Schaerer was born Jakob Otto Schärer on 6 June 1834, in Vordemwald, Switzerland to Jakob Schärer, the municipal clerk of the village, and Johanna Barbara (née Künzli). He attended the local public schools in Vordemwald and Zofingen.

== Career ==
He sailed from Hamburg in 1862 and arrived in Montevideo, Uruguay. Together with other Swiss settlers created Nueva Helvecia, the first Swiss colony in Uruguay. Then he travelled through Argentina, Carmen de Patagones and Santa Fe, and settled in 1869 in Paraguay, in the area of Caazapá, where he married Elizabeth Vera and had two other sons: Santiago Guillermo and Eduardo Schaerer. The latter would eventually become President of Paraguay and one of the most influential politicians in the history of this country. Years later his other sons, Emil Jakob and Hans Otto, came from Switzerland and also settled in Paraguay.

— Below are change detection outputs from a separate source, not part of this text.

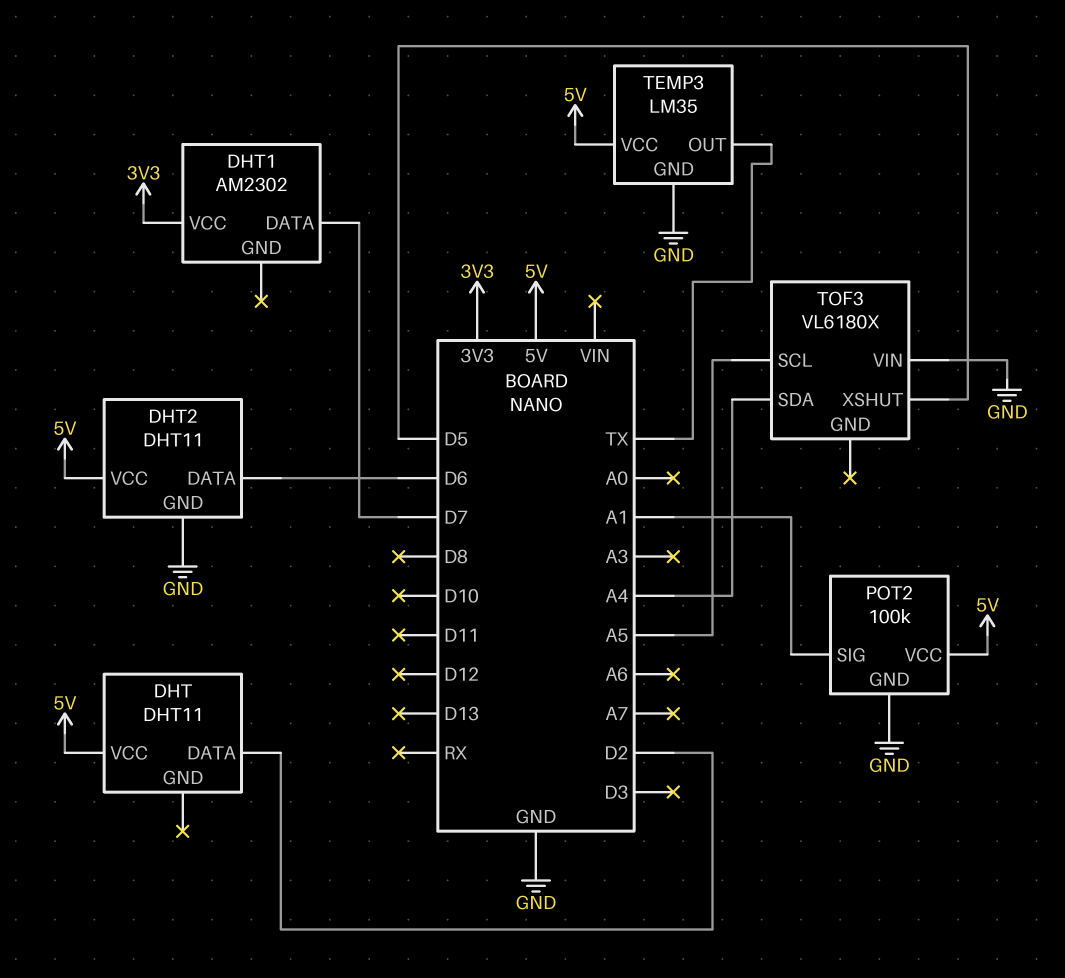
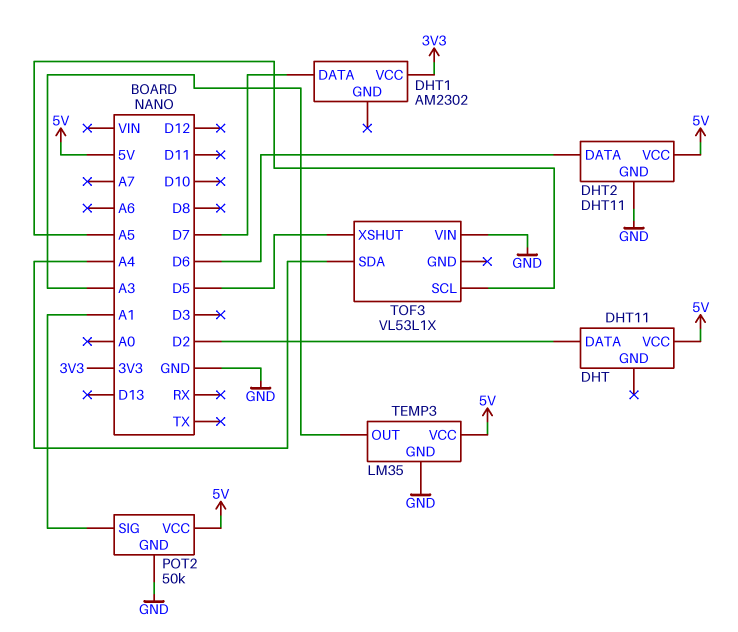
POT2: 100k -> 50k
TEMP3 pin OUT: TX -> A3
TOF3: VL6180X -> VL53L1X

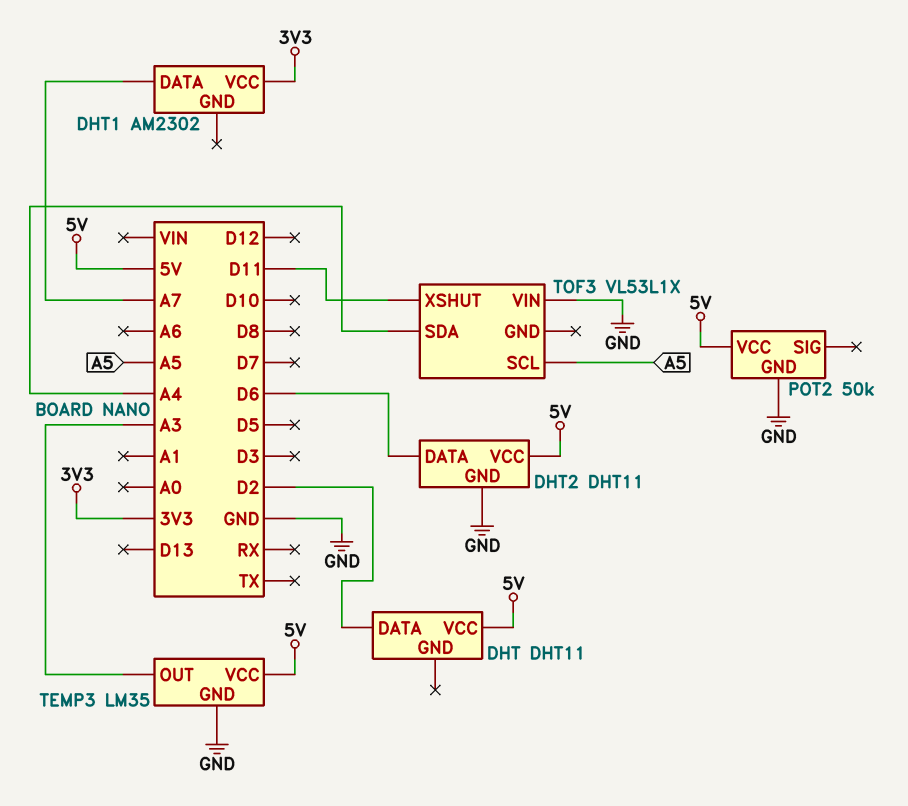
DHT1 pin DATA: D7 -> A7
POT2 pin SIG: A1 -> none
TOF3 pin XSHUT: D5 -> D11

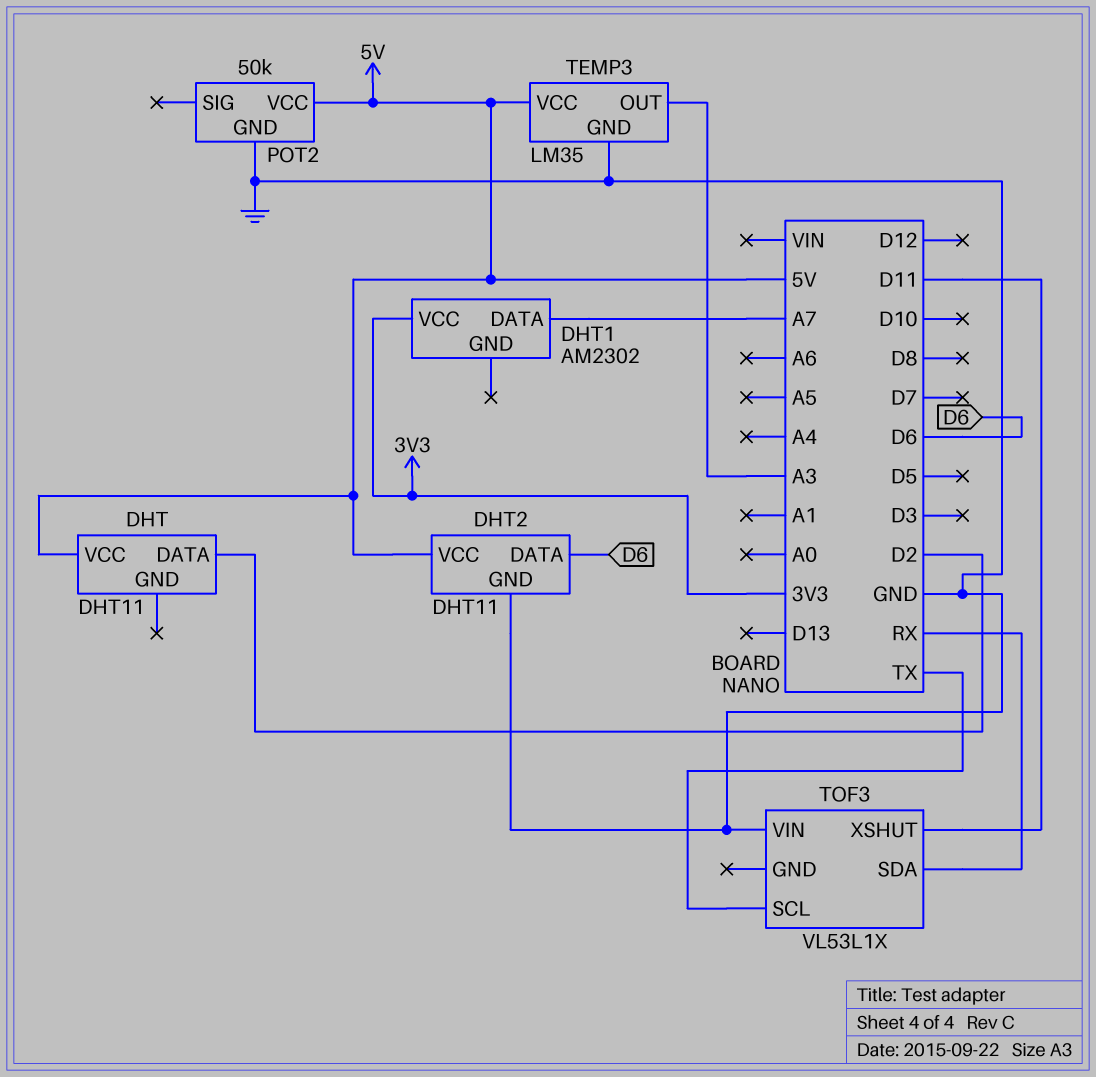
TOF3 pin SCL: A5 -> TX
TOF3 pin SDA: A4 -> RX

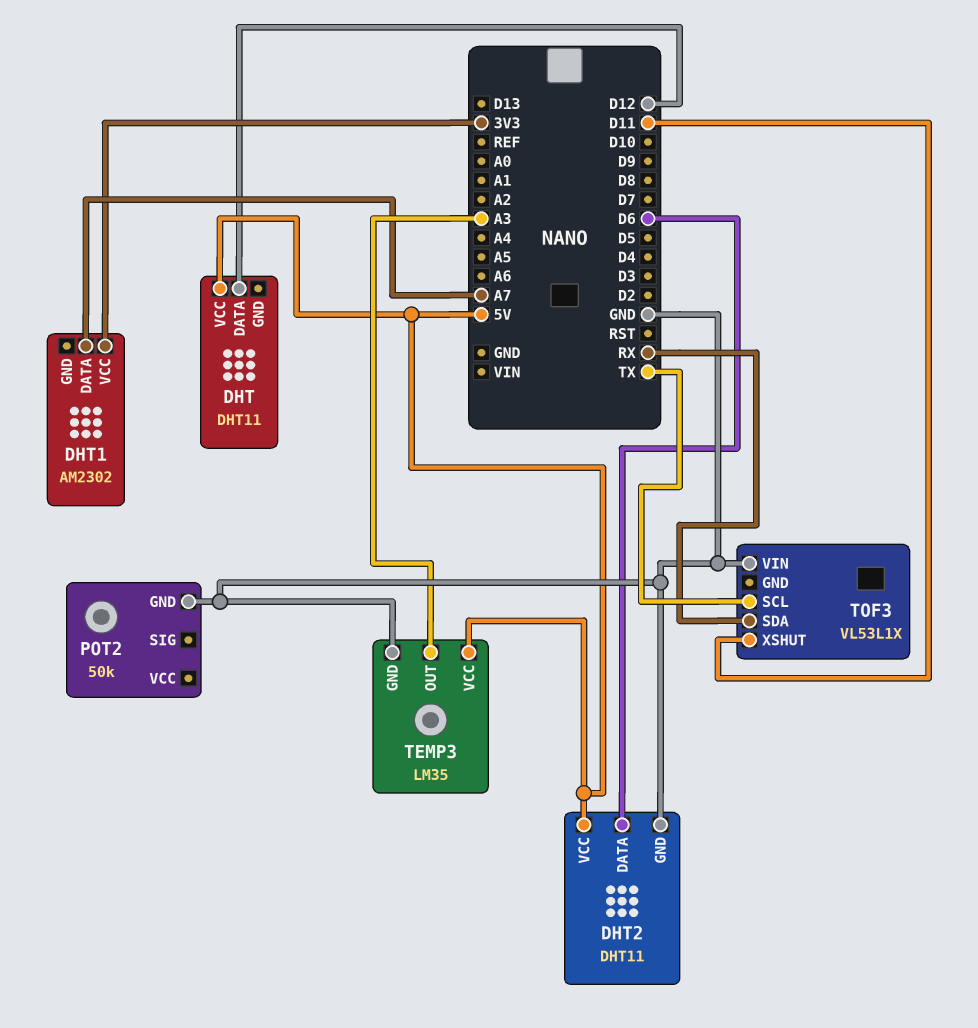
DHT pin DATA: D2 -> D12
POT2 pin VCC: 5V -> none

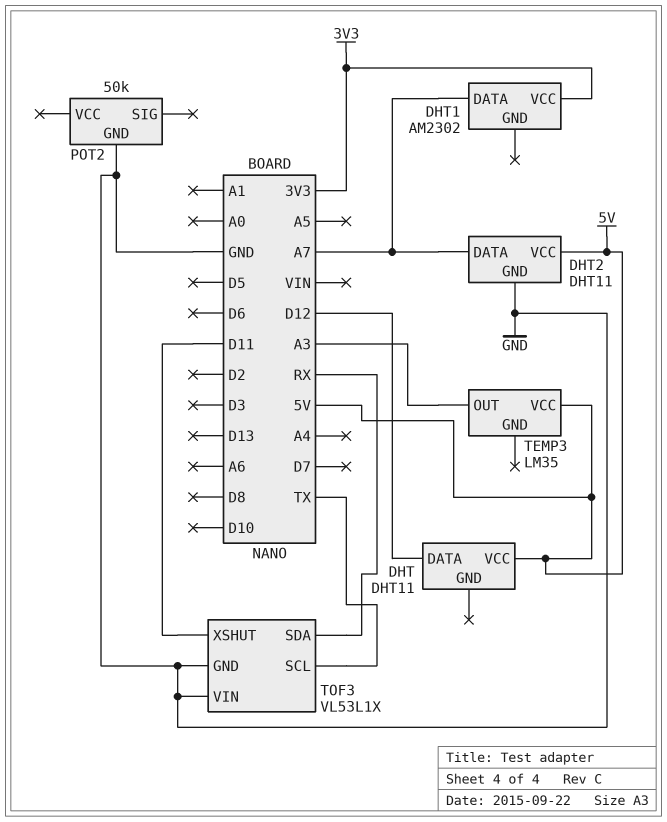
DHT2 pin DATA: D6 -> A7
TEMP3 pin GND: GND -> none
TOF3 pin GND: none -> GND

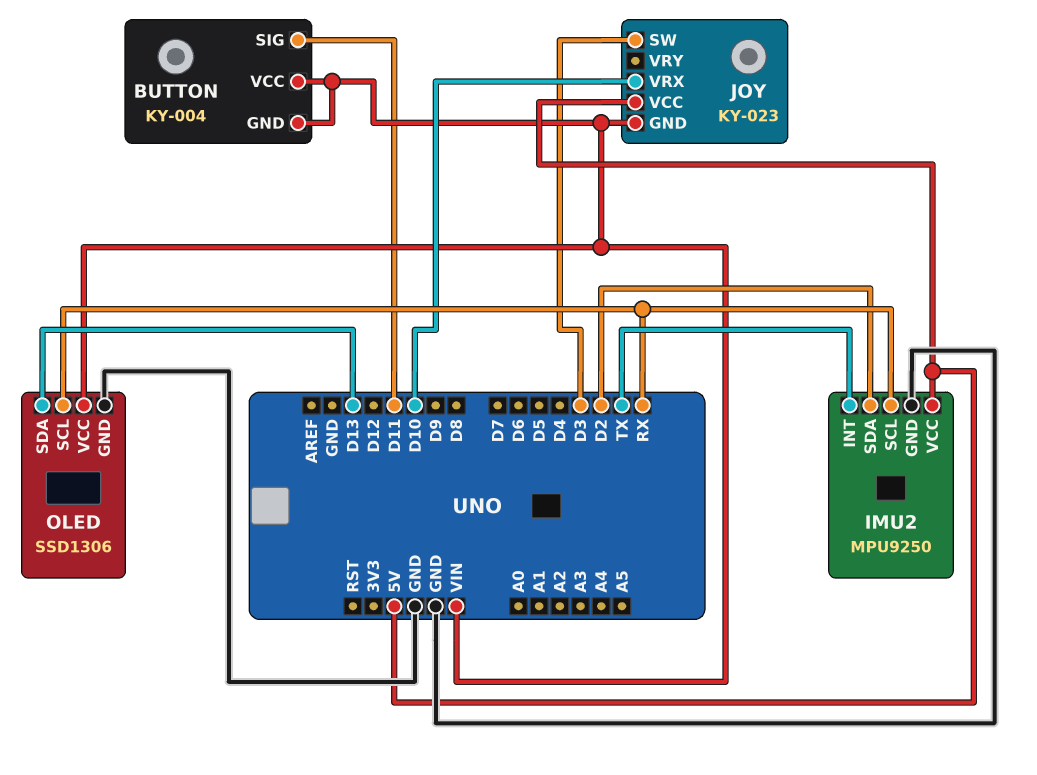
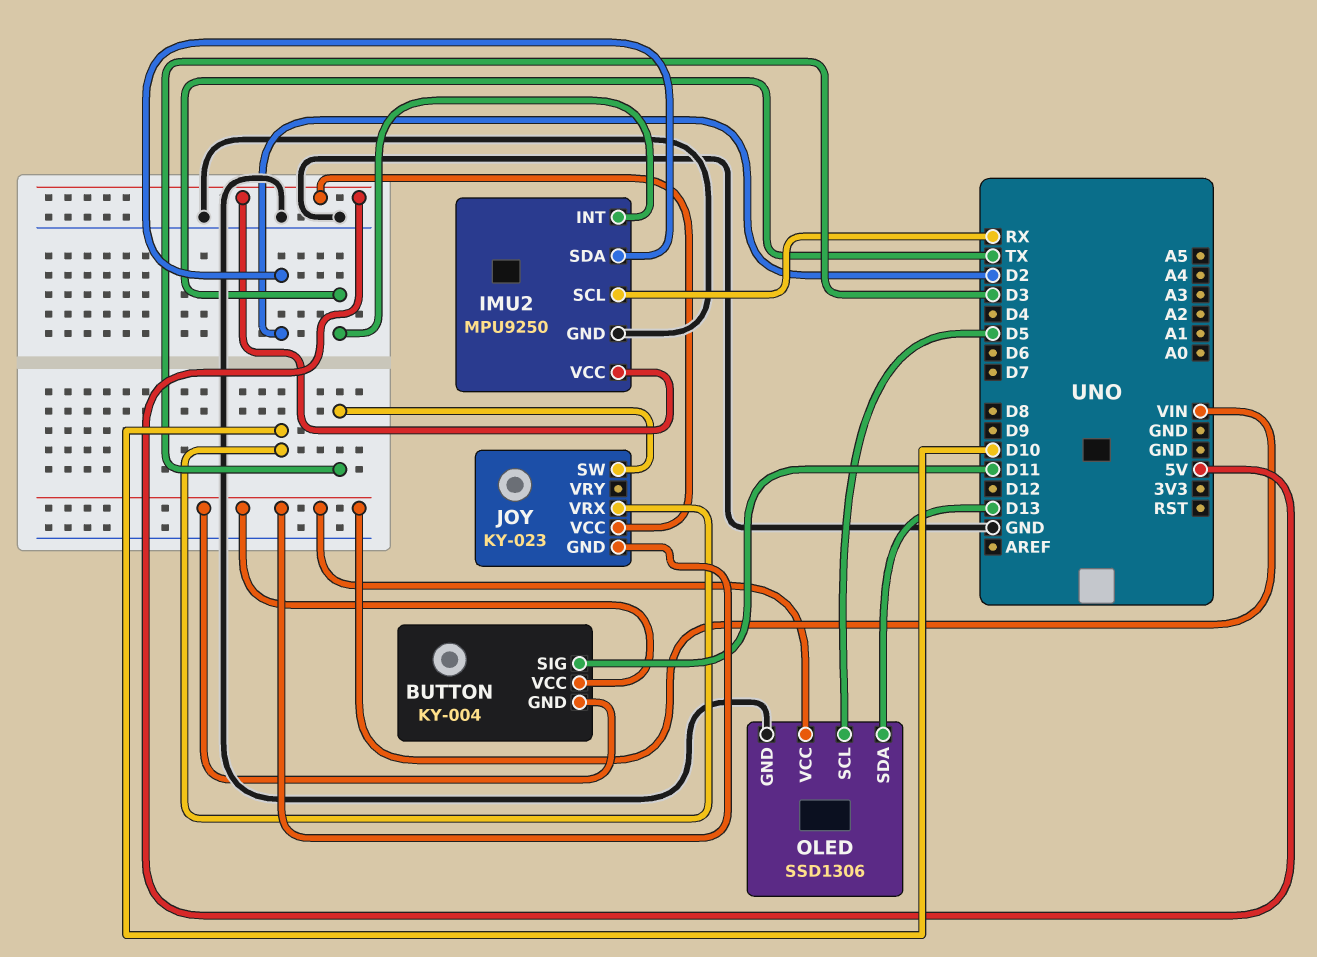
OLED pin SCL: RX -> D5

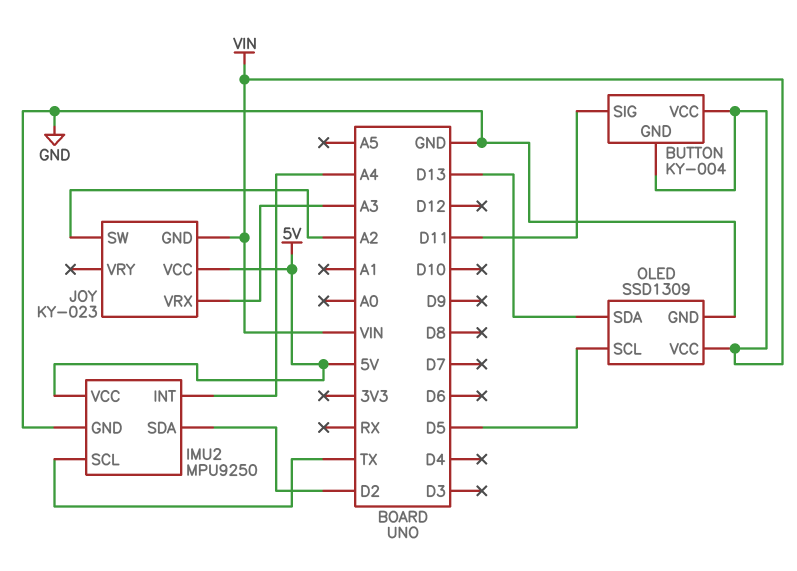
IMU2 pin INT: TX -> A4
IMU2 pin SCL: RX -> TX
JOY pin SW: D3 -> A2
JOY pin VRX: D10 -> A3
OLED: SSD1306 -> SSD1309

He continued his colonizing work in Paraguay in times of Bernardino Caballero, with the foundation of San Bernardino, Paraguay, the first German and Swiss colony in Paraguay, 24 August 1881. He continued on founding cities like Benjamin Aceval and Yegros.

== Personal life ==
In 1855, Schaerer married Katharina Karoline Müller (1828–1861). They had three children;

- Jakob Emil Anton Schaerer Mueller (né Schärer; 1856–1929)
- Hans "Juan" Otto Schaerer Mueller (né Schärer; 1857–1935)
- Ernst Julius Schaerer Mueller (né Schärer; 1861–1861), died in childbirth

Katharina died in childbirth to their third son. After his emigration to South America, he married secondly to Isabel Vera y Aragón (1850–1876). They had three more children;

- Santiago Guillermo Schaerer Vera y Aragón (1871–1929)
- Eduardo Emilio Schaerer Vera y Aragón (1873–1941), who served as the 25th President of Paraguay
- Isabel Schaerer Vera y Aragón (born 1875)

Schaerer died 28 January 1895 in Asunción, Paraguay aged 60. He retained dual citizenship of Paraguay and Switzerland.